Stored items from a collection
------------------------------------
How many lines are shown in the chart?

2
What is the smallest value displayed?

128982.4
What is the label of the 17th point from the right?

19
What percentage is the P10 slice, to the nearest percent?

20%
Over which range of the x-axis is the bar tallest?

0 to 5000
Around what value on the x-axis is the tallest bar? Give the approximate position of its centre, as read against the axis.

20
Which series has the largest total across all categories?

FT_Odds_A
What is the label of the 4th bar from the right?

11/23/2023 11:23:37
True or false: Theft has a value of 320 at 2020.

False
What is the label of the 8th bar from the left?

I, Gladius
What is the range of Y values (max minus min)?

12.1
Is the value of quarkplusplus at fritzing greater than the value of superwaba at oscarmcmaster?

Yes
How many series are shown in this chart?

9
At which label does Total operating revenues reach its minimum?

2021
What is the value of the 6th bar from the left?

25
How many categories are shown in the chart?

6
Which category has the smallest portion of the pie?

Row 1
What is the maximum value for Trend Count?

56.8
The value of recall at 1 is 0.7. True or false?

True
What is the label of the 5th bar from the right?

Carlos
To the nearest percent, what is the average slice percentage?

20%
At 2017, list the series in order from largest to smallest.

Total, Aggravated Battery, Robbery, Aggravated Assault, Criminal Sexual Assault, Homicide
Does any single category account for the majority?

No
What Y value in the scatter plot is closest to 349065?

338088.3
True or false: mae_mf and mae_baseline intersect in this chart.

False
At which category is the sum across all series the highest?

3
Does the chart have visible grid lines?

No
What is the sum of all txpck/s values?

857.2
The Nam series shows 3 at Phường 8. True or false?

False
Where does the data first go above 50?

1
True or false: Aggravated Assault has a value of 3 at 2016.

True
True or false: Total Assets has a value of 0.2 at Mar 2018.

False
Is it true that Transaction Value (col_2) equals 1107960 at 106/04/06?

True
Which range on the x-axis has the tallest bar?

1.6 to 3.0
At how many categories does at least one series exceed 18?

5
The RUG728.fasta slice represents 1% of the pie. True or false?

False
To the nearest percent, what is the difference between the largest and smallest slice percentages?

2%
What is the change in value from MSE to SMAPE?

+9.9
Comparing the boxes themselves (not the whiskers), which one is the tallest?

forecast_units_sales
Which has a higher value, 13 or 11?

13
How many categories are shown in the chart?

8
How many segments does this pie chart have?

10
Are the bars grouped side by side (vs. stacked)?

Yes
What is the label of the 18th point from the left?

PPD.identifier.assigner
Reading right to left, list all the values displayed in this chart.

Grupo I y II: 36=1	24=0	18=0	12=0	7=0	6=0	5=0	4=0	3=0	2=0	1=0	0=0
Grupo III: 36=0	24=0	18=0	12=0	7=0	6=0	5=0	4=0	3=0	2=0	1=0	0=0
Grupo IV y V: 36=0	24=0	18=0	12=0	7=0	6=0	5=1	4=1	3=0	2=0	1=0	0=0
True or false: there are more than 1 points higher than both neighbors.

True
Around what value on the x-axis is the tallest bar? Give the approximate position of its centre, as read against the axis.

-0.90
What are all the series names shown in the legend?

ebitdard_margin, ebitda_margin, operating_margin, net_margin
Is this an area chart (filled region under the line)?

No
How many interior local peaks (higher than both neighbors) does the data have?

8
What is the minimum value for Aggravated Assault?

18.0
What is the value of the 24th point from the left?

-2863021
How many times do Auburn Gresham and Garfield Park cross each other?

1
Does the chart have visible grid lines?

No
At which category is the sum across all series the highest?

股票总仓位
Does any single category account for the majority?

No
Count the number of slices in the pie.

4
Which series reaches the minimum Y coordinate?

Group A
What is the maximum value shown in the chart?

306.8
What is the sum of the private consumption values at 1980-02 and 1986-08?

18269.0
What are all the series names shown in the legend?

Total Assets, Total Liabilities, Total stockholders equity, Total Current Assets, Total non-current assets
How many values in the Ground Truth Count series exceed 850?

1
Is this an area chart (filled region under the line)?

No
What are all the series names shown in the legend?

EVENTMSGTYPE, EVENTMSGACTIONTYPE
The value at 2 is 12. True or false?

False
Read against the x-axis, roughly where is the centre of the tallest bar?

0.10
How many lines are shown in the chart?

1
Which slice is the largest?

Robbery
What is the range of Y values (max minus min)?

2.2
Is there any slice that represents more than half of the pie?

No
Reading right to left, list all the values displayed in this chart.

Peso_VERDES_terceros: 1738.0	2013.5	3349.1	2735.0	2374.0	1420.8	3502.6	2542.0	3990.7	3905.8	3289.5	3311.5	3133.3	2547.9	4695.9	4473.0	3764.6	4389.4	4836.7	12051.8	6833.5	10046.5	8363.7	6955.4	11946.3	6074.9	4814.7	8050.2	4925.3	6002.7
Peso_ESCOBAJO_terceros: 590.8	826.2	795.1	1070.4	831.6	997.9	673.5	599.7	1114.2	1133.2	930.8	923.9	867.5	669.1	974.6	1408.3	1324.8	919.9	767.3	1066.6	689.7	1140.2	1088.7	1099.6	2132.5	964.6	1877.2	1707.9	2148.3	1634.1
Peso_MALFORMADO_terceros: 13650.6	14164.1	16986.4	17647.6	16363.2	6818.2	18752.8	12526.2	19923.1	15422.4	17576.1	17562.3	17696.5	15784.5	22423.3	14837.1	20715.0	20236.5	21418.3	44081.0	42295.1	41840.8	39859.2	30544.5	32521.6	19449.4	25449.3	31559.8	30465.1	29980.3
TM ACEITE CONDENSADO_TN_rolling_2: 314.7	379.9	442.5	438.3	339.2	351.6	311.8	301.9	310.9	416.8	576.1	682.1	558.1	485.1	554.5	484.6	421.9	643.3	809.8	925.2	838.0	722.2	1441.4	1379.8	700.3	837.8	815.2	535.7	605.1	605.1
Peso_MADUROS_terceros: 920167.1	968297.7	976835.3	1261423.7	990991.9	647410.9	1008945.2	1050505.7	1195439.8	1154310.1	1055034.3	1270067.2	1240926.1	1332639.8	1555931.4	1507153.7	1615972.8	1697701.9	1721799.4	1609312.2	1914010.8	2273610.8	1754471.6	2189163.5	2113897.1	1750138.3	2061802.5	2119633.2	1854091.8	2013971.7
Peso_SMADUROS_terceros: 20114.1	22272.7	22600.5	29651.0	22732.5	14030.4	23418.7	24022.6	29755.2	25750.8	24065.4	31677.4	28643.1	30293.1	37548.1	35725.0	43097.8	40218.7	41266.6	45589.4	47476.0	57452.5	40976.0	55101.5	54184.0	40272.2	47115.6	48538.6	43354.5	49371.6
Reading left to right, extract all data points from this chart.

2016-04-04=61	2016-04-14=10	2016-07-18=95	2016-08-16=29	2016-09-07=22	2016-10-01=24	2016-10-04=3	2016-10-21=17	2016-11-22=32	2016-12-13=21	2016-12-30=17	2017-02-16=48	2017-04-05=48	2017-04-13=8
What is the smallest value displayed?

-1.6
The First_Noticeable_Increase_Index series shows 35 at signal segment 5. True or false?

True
------------------------------------
Copy these lines again word for word, all of them.

How many lines are shown in the chart?

2
What is the smallest value displayed?

128982.4
What is the label of the 17th point from the right?

19
What percentage is the P10 slice, to the nearest percent?

20%
Over which range of the x-axis is the bar tallest?

0 to 5000
Around what value on the x-axis is the tallest bar? Give the approximate position of its centre, as read against the axis.

20
Which series has the largest total across all categories?

FT_Odds_A
What is the label of the 4th bar from the right?

11/23/2023 11:23:37
True or false: Theft has a value of 320 at 2020.

False
What is the label of the 8th bar from the left?

I, Gladius
What is the range of Y values (max minus min)?

12.1
Is the value of quarkplusplus at fritzing greater than the value of superwaba at oscarmcmaster?

Yes
How many series are shown in this chart?

9
At which label does Total operating revenues reach its minimum?

2021
What is the value of the 6th bar from the left?

25
How many categories are shown in the chart?

6
Which category has the smallest portion of the pie?

Row 1
What is the maximum value for Trend Count?

56.8
The value of recall at 1 is 0.7. True or false?

True
What is the label of the 5th bar from the right?

Carlos
To the nearest percent, what is the average slice percentage?

20%
At 2017, list the series in order from largest to smallest.

Total, Aggravated Battery, Robbery, Aggravated Assault, Criminal Sexual Assault, Homicide
Does any single category account for the majority?

No
What Y value in the scatter plot is closest to 349065?

338088.3
True or false: mae_mf and mae_baseline intersect in this chart.

False
At which category is the sum across all series the highest?

3
Does the chart have visible grid lines?

No
What is the sum of all txpck/s values?

857.2
The Nam series shows 3 at Phường 8. True or false?

False
Where does the data first go above 50?

1
True or false: Aggravated Assault has a value of 3 at 2016.

True
True or false: Total Assets has a value of 0.2 at Mar 2018.

False
Is it true that Transaction Value (col_2) equals 1107960 at 106/04/06?

True
Which range on the x-axis has the tallest bar?

1.6 to 3.0
At how many categories does at least one series exceed 18?

5
The RUG728.fasta slice represents 1% of the pie. True or false?

False
To the nearest percent, what is the difference between the largest and smallest slice percentages?

2%
What is the change in value from MSE to SMAPE?

+9.9
Comparing the boxes themselves (not the whiskers), which one is the tallest?

forecast_units_sales
Which has a higher value, 13 or 11?

13
How many categories are shown in the chart?

8
How many segments does this pie chart have?

10
Are the bars grouped side by side (vs. stacked)?

Yes
What is the label of the 18th point from the left?

PPD.identifier.assigner
Reading right to left, list all the values displayed in this chart.

Grupo I y II: 36=1	24=0	18=0	12=0	7=0	6=0	5=0	4=0	3=0	2=0	1=0	0=0
Grupo III: 36=0	24=0	18=0	12=0	7=0	6=0	5=0	4=0	3=0	2=0	1=0	0=0
Grupo IV y V: 36=0	24=0	18=0	12=0	7=0	6=0	5=1	4=1	3=0	2=0	1=0	0=0
True or false: there are more than 1 points higher than both neighbors.

True
Around what value on the x-axis is the tallest bar? Give the approximate position of its centre, as read against the axis.

-0.90
What are all the series names shown in the legend?

ebitdard_margin, ebitda_margin, operating_margin, net_margin
Is this an area chart (filled region under the line)?

No
How many interior local peaks (higher than both neighbors) does the data have?

8
What is the minimum value for Aggravated Assault?

18.0
What is the value of the 24th point from the left?

-2863021
How many times do Auburn Gresham and Garfield Park cross each other?

1
Does the chart have visible grid lines?

No
At which category is the sum across all series the highest?

股票总仓位
Does any single category account for the majority?

No
Count the number of slices in the pie.

4
Which series reaches the minimum Y coordinate?

Group A
What is the maximum value shown in the chart?

306.8
What is the sum of the private consumption values at 1980-02 and 1986-08?

18269.0
What are all the series names shown in the legend?

Total Assets, Total Liabilities, Total stockholders equity, Total Current Assets, Total non-current assets
How many values in the Ground Truth Count series exceed 850?

1
Is this an area chart (filled region under the line)?

No
What are all the series names shown in the legend?

EVENTMSGTYPE, EVENTMSGACTIONTYPE
The value at 2 is 12. True or false?

False
Read against the x-axis, roughly where is the centre of the tallest bar?

0.10
How many lines are shown in the chart?

1
Which slice is the largest?

Robbery
What is the range of Y values (max minus min)?

2.2
Is there any slice that represents more than half of the pie?

No
Reading right to left, list all the values displayed in this chart.

Peso_VERDES_terceros: 1738.0	2013.5	3349.1	2735.0	2374.0	1420.8	3502.6	2542.0	3990.7	3905.8	3289.5	3311.5	3133.3	2547.9	4695.9	4473.0	3764.6	4389.4	4836.7	12051.8	6833.5	10046.5	8363.7	6955.4	11946.3	6074.9	4814.7	8050.2	4925.3	6002.7
Peso_ESCOBAJO_terceros: 590.8	826.2	795.1	1070.4	831.6	997.9	673.5	599.7	1114.2	1133.2	930.8	923.9	867.5	669.1	974.6	1408.3	1324.8	919.9	767.3	1066.6	689.7	1140.2	1088.7	1099.6	2132.5	964.6	1877.2	1707.9	2148.3	1634.1
Peso_MALFORMADO_terceros: 13650.6	14164.1	16986.4	17647.6	16363.2	6818.2	18752.8	12526.2	19923.1	15422.4	17576.1	17562.3	17696.5	15784.5	22423.3	14837.1	20715.0	20236.5	21418.3	44081.0	42295.1	41840.8	39859.2	30544.5	32521.6	19449.4	25449.3	31559.8	30465.1	29980.3
TM ACEITE CONDENSADO_TN_rolling_2: 314.7	379.9	442.5	438.3	339.2	351.6	311.8	301.9	310.9	416.8	576.1	682.1	558.1	485.1	554.5	484.6	421.9	643.3	809.8	925.2	838.0	722.2	1441.4	1379.8	700.3	837.8	815.2	535.7	605.1	605.1
Peso_MADUROS_terceros: 920167.1	968297.7	976835.3	1261423.7	990991.9	647410.9	1008945.2	1050505.7	1195439.8	1154310.1	1055034.3	1270067.2	1240926.1	1332639.8	1555931.4	1507153.7	1615972.8	1697701.9	1721799.4	1609312.2	1914010.8	2273610.8	1754471.6	2189163.5	2113897.1	1750138.3	2061802.5	2119633.2	1854091.8	2013971.7
Peso_SMADUROS_terceros: 20114.1	22272.7	22600.5	29651.0	22732.5	14030.4	23418.7	24022.6	29755.2	25750.8	24065.4	31677.4	28643.1	30293.1	37548.1	35725.0	43097.8	40218.7	41266.6	45589.4	47476.0	57452.5	40976.0	55101.5	54184.0	40272.2	47115.6	48538.6	43354.5	49371.6
Reading left to right, extract all data points from this chart.

2016-04-04=61	2016-04-14=10	2016-07-18=95	2016-08-16=29	2016-09-07=22	2016-10-01=24	2016-10-04=3	2016-10-21=17	2016-11-22=32	2016-12-13=21	2016-12-30=17	2017-02-16=48	2017-04-05=48	2017-04-13=8
What is the smallest value displayed?

-1.6
The First_Noticeable_Increase_Index series shows 35 at signal segment 5. True or false?

True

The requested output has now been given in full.